> **Records for processing**:
■ ■ ■
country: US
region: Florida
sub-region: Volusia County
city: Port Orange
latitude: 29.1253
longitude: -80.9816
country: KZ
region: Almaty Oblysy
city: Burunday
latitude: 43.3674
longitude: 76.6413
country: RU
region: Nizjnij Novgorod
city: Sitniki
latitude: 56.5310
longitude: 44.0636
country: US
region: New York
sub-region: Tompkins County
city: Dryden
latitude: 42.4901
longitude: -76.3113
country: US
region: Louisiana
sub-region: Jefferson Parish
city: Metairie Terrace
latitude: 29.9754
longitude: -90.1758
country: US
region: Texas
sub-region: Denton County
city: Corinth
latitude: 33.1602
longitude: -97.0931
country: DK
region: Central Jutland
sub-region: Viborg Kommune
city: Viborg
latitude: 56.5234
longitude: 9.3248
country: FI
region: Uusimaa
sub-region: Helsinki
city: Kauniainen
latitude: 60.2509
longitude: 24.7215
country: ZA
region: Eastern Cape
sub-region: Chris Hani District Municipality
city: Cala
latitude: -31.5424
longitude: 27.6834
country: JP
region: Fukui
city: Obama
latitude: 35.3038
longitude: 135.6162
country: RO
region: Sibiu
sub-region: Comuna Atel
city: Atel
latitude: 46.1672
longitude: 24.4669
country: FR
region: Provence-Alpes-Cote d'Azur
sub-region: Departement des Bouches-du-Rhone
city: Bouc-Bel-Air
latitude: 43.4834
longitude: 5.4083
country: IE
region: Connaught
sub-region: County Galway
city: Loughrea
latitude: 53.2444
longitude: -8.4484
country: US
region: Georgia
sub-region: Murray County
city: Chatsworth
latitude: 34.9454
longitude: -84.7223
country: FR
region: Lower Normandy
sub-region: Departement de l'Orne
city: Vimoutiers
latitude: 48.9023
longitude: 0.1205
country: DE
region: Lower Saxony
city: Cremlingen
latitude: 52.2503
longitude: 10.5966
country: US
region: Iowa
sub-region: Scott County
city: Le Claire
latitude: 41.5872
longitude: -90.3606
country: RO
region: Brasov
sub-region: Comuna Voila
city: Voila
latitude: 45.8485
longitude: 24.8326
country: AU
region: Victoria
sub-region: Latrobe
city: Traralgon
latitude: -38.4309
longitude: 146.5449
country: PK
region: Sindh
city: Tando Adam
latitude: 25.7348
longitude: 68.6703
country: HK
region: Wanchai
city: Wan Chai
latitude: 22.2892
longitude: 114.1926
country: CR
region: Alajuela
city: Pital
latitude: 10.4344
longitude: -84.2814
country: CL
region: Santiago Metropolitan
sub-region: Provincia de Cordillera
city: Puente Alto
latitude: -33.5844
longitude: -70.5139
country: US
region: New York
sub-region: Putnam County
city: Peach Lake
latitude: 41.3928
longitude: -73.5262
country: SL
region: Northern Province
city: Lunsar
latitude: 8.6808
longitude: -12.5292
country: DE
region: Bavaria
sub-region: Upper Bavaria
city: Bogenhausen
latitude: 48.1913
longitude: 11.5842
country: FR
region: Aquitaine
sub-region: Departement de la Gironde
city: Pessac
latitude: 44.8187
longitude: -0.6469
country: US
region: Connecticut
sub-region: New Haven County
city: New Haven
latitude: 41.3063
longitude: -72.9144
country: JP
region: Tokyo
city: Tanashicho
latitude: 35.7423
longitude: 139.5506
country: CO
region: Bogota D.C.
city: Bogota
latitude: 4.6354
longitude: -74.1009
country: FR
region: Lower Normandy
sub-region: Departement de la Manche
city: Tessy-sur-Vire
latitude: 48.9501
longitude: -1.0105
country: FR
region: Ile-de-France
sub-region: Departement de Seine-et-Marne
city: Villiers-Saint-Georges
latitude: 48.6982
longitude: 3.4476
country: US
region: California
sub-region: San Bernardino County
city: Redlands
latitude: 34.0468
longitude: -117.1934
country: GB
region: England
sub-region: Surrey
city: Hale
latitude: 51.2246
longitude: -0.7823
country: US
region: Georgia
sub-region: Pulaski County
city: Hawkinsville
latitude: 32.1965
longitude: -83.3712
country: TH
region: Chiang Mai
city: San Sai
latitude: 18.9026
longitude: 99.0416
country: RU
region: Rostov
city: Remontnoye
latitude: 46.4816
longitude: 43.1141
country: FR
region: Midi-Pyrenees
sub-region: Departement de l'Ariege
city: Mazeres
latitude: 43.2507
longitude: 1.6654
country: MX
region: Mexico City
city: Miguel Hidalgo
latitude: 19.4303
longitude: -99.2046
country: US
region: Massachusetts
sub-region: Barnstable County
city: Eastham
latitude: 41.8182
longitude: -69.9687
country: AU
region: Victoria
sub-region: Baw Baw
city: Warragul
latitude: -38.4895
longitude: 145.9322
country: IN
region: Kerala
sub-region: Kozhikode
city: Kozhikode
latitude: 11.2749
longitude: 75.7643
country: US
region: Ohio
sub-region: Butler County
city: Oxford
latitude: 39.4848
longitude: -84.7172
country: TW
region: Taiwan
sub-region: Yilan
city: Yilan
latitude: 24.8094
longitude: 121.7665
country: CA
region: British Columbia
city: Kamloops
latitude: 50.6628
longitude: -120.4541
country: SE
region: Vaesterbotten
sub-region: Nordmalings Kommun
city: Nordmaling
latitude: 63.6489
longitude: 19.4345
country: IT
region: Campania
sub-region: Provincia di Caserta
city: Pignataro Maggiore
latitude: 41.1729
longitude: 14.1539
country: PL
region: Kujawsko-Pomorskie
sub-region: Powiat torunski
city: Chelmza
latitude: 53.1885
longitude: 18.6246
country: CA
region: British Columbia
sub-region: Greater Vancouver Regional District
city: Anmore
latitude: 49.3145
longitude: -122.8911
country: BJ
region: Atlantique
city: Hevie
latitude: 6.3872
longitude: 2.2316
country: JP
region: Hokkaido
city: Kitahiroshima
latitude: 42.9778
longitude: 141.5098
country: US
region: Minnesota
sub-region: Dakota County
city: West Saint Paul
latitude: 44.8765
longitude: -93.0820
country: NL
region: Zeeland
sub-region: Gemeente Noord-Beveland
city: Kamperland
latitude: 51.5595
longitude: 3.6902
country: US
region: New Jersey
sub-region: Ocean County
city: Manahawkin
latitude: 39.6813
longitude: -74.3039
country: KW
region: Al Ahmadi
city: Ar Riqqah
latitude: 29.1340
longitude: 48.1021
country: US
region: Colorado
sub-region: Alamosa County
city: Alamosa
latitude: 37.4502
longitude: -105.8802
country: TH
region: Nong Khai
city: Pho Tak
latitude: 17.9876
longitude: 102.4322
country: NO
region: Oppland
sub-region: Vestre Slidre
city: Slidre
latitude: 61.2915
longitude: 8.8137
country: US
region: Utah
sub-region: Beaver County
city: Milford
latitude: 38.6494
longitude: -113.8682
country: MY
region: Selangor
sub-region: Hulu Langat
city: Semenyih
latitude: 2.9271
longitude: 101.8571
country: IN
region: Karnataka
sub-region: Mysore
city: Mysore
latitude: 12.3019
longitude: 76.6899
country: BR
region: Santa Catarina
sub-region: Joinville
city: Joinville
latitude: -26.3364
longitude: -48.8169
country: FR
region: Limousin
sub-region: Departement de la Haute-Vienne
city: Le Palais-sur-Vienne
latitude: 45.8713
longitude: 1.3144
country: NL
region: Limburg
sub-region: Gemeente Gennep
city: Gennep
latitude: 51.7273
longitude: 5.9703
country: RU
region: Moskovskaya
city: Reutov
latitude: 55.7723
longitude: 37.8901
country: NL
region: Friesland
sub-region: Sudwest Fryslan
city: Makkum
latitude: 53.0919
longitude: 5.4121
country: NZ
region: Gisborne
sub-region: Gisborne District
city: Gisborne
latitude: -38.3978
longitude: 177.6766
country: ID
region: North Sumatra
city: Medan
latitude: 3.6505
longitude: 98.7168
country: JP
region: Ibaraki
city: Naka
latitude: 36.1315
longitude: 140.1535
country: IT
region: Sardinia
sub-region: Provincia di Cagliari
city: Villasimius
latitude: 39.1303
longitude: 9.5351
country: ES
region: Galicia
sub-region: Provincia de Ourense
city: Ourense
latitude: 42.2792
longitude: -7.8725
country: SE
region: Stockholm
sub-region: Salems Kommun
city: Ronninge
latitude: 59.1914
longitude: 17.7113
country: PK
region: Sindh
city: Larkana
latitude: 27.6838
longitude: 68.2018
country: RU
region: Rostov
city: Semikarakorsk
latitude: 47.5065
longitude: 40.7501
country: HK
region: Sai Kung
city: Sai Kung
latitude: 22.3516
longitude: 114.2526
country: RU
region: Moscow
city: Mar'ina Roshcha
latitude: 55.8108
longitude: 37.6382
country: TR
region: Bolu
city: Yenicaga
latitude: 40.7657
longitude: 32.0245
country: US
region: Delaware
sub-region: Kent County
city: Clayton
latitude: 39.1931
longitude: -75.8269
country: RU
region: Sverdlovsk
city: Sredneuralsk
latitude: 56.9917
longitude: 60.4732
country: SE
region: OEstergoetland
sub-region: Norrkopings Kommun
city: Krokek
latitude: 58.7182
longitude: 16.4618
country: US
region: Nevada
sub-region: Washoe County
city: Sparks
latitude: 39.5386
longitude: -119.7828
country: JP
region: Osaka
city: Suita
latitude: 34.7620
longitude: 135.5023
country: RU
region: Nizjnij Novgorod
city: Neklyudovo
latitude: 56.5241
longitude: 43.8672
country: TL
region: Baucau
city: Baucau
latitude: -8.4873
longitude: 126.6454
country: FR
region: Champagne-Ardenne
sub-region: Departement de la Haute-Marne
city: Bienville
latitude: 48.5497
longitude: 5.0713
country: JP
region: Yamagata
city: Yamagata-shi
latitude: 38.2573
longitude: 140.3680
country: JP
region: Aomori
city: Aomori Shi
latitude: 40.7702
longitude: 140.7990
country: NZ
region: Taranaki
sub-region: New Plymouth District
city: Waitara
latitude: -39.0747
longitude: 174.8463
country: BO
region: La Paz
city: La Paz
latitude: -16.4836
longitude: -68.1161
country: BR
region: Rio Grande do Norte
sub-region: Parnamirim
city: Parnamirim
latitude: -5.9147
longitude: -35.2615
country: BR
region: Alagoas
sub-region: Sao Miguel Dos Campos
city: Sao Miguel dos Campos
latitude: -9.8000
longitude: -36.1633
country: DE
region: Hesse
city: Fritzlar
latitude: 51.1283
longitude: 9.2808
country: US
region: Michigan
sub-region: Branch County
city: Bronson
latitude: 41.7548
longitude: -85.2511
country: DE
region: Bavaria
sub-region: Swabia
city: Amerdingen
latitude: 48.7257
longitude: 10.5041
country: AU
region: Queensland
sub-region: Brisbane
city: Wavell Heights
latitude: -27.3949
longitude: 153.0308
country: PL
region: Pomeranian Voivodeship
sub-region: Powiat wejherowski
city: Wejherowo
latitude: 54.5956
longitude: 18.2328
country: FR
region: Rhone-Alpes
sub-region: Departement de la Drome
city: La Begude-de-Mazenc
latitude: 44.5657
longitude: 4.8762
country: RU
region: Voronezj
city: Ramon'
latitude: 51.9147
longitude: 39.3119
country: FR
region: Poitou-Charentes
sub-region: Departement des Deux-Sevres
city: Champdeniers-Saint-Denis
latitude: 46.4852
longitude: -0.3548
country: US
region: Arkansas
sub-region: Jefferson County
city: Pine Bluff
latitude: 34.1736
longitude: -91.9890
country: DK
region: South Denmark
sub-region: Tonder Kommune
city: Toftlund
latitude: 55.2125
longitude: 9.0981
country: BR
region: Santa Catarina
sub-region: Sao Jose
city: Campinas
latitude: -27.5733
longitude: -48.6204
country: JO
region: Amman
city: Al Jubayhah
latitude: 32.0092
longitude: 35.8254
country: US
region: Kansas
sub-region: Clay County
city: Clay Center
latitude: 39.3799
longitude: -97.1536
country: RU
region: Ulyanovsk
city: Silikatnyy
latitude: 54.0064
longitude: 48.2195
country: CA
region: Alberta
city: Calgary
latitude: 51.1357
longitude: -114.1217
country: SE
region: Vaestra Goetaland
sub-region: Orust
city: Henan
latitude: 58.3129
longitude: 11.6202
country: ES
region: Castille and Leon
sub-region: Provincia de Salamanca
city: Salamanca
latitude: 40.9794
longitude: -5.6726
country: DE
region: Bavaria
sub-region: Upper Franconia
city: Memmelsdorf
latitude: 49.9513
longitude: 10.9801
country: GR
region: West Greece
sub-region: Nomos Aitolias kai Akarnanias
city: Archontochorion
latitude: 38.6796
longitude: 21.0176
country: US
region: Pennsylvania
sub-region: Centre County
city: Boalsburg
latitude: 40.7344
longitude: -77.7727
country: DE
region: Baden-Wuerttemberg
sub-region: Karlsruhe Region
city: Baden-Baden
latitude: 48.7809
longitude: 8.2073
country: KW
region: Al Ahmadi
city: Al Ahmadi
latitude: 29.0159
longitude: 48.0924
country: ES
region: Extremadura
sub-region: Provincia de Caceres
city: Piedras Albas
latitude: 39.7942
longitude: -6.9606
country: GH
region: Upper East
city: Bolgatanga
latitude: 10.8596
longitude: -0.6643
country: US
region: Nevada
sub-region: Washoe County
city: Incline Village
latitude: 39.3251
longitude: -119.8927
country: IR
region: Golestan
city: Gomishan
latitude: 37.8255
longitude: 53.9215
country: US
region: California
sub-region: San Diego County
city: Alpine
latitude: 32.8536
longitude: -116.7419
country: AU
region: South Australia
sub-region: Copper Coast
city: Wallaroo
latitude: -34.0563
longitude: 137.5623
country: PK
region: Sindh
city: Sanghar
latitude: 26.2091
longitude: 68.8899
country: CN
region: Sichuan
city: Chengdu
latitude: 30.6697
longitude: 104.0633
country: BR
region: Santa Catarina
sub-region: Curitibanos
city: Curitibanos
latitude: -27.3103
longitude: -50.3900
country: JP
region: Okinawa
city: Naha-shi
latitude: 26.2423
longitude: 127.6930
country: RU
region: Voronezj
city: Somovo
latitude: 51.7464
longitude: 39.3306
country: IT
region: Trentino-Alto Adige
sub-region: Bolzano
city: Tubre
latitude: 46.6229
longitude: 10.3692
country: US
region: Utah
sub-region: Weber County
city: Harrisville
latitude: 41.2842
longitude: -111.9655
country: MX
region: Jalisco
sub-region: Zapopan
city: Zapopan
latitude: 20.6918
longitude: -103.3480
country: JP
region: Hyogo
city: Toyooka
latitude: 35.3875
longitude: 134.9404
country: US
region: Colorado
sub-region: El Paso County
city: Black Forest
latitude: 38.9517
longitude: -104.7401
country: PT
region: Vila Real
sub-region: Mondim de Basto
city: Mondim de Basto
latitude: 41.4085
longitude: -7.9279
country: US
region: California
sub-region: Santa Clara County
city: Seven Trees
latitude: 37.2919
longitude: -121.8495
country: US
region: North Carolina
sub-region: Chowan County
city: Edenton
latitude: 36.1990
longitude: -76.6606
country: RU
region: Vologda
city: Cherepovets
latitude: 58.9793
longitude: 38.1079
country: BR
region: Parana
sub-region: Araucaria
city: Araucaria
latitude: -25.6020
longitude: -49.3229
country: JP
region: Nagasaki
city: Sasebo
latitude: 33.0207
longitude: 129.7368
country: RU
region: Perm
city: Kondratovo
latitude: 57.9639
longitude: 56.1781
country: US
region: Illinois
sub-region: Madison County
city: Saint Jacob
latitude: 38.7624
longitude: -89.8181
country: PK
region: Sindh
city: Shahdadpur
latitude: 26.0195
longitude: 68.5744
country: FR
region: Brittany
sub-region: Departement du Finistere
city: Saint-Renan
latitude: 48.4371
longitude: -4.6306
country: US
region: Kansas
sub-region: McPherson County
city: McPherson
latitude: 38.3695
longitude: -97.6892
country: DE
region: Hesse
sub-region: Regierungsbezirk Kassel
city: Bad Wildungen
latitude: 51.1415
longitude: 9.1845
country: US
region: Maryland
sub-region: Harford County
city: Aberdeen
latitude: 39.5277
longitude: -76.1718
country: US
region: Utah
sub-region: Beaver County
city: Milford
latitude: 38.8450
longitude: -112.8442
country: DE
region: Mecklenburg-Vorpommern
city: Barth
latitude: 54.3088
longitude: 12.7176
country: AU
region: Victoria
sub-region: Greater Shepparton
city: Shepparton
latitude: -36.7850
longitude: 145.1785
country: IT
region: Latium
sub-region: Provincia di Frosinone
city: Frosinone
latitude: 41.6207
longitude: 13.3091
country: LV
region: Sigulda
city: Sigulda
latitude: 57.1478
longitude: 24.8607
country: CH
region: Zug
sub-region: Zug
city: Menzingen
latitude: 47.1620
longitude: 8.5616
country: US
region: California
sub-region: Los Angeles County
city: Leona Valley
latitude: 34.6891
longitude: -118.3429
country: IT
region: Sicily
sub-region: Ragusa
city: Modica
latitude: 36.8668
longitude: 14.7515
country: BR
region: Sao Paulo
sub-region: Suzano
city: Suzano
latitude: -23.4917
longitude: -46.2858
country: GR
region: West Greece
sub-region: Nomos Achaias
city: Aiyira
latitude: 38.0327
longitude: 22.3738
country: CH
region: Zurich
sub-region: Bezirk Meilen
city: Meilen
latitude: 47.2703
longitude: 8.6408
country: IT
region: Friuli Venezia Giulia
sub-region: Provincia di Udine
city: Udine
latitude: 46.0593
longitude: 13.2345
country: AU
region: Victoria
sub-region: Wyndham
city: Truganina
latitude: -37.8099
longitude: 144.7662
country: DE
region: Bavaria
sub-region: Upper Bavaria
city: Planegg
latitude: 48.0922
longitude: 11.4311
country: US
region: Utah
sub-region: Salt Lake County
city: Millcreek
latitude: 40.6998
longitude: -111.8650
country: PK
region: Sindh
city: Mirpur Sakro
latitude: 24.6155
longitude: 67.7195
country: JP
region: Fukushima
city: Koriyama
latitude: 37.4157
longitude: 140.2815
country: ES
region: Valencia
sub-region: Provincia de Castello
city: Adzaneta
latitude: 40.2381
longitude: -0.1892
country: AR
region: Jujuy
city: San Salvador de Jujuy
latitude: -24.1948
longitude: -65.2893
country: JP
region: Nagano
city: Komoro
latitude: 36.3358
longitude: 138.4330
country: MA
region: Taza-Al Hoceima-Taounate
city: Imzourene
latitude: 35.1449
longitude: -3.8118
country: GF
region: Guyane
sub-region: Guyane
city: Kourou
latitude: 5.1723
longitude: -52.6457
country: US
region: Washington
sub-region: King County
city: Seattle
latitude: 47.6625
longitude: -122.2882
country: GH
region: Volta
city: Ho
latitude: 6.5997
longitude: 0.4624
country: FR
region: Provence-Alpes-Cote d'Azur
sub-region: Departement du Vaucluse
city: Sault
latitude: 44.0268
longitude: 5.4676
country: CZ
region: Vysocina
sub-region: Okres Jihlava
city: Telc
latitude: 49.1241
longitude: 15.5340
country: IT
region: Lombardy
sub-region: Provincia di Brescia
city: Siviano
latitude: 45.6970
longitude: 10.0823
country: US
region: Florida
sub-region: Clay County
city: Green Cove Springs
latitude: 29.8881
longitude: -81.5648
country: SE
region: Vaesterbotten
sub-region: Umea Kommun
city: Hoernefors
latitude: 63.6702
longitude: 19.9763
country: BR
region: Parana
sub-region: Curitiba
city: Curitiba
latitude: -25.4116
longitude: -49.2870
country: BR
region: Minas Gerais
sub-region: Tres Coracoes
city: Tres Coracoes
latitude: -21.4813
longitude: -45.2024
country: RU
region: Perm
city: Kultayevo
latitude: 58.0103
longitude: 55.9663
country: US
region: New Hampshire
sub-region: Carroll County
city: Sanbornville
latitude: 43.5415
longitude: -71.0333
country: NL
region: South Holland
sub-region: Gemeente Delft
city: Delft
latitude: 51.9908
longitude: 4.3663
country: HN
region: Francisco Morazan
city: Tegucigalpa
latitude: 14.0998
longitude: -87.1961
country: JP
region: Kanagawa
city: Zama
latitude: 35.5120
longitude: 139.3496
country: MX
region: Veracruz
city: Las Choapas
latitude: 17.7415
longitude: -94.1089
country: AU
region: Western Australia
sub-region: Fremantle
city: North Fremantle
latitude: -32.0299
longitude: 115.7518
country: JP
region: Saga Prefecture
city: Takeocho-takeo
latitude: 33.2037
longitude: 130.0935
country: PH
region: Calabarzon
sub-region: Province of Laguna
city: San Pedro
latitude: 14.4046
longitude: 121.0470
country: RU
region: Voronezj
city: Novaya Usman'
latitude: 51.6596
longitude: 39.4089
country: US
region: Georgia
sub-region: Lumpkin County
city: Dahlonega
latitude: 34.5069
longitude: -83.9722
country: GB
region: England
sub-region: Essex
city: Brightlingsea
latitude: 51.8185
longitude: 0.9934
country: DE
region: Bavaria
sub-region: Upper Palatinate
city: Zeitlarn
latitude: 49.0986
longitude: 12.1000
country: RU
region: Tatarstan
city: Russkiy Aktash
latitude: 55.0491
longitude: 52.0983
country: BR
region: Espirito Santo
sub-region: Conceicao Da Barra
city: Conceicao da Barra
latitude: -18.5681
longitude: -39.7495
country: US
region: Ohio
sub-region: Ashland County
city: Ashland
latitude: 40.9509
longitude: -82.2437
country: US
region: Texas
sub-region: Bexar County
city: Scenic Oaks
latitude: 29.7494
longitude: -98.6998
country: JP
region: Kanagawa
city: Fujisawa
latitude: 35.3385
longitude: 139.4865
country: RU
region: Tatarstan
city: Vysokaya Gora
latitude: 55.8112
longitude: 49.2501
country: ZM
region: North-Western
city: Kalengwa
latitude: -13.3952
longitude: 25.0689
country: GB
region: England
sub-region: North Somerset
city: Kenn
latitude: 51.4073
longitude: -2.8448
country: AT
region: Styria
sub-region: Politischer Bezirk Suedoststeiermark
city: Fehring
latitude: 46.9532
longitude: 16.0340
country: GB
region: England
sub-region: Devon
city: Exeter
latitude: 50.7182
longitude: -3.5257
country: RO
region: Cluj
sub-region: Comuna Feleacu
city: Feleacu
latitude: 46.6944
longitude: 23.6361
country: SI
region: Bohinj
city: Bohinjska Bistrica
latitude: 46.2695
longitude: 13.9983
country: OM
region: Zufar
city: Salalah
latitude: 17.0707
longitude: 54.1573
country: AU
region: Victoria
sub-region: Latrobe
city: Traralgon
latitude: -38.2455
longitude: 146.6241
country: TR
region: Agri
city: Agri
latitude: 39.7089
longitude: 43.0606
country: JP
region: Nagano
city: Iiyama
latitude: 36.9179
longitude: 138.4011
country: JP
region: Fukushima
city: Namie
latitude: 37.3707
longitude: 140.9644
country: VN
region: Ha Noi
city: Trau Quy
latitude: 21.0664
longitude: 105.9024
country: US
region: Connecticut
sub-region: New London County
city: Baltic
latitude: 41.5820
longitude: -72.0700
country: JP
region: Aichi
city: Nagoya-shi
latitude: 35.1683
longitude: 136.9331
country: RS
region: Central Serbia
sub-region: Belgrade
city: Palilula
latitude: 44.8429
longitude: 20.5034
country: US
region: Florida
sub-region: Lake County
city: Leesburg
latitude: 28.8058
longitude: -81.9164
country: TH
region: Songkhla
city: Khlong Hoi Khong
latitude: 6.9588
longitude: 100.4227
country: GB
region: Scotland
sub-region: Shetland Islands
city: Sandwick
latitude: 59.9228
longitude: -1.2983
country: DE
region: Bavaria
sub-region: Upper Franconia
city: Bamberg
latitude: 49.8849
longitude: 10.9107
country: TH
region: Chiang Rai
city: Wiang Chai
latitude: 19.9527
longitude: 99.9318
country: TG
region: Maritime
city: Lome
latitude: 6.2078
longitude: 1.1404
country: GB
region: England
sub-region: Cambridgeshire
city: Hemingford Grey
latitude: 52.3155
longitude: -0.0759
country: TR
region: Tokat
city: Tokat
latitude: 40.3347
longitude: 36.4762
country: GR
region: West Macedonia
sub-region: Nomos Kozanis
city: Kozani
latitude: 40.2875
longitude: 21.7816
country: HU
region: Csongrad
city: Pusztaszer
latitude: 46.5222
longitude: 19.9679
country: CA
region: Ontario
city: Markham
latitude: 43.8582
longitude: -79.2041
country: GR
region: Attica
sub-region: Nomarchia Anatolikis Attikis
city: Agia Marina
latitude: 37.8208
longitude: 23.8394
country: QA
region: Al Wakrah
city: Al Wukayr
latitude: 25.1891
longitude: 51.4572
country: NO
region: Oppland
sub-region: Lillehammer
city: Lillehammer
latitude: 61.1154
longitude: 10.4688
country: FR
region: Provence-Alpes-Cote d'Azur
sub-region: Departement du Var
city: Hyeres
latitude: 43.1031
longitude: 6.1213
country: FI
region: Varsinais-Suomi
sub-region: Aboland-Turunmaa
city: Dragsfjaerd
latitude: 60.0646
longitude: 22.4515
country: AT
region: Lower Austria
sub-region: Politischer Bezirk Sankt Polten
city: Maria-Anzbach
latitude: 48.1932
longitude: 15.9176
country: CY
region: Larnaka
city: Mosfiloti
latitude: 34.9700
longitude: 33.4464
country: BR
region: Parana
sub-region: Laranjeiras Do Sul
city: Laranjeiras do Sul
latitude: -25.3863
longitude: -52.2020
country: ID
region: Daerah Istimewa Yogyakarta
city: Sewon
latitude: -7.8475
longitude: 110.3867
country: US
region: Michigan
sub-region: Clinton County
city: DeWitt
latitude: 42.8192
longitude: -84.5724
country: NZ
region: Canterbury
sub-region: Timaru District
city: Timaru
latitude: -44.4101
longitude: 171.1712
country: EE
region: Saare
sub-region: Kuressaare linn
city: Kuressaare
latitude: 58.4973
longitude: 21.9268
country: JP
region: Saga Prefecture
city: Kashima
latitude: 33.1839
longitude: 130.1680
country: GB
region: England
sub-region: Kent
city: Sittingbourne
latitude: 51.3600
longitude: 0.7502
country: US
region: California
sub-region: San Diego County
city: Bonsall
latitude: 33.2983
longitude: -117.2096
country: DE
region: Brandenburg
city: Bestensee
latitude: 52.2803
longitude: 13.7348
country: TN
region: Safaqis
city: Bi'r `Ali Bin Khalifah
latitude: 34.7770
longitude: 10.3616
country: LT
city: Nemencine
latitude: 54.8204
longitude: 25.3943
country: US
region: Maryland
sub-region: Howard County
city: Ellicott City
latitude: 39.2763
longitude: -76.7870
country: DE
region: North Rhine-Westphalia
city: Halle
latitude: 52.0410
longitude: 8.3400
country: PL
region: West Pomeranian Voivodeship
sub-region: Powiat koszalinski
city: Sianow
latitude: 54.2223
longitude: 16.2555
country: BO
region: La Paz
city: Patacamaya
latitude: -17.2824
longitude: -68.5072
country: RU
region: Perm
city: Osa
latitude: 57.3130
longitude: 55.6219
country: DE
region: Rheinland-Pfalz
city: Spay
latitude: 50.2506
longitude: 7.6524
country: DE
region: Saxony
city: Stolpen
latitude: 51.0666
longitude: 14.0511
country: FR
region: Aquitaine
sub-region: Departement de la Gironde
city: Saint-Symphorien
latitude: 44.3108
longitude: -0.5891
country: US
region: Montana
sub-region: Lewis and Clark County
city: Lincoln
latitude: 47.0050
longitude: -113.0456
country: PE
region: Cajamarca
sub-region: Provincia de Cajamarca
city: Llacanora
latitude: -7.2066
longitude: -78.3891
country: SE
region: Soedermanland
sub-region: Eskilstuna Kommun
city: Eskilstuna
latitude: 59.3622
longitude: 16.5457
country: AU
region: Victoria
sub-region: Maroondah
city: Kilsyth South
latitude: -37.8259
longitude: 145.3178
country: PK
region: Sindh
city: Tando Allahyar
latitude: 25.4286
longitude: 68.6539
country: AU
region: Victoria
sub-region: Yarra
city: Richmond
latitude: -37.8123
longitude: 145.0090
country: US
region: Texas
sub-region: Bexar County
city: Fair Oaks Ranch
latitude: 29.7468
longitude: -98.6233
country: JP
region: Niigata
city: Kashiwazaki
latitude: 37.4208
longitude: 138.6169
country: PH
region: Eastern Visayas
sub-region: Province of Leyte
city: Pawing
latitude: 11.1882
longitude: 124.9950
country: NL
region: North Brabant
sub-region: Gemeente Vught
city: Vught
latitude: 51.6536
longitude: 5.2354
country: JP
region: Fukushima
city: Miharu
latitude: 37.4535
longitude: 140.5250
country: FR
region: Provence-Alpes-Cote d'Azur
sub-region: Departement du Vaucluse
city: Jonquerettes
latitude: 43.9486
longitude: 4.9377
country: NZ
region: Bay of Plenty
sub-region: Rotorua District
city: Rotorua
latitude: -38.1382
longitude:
■ ■ ■
> **Work to be completed**:
Output the lines of the records from the line with "longitude: 138.4011" up to and including the line with "sub-region: New London County" as a Markdown table, skipping any blank lines. Use a column named Row for the row number and a column named Line for the line itself.

> **Solution for this exercise**:
| Row | Line |
|---|---|
| 1 | longitude: 138.4011 |
| 2 | country: JP |
| 3 | region: Fukushima |
| 4 | city: Namie |
| 5 | latitude: 37.3707 |
| 6 | longitude: 140.9644 |
| 7 | country: VN |
| 8 | region: Ha Noi |
| 9 | city: Trau Quy |
| 10 | latitude: 21.0664 |
| 11 | longitude: 105.9024 |
| 12 | country: US |
| 13 | region: Connecticut |
| 14 | sub-region: New London County |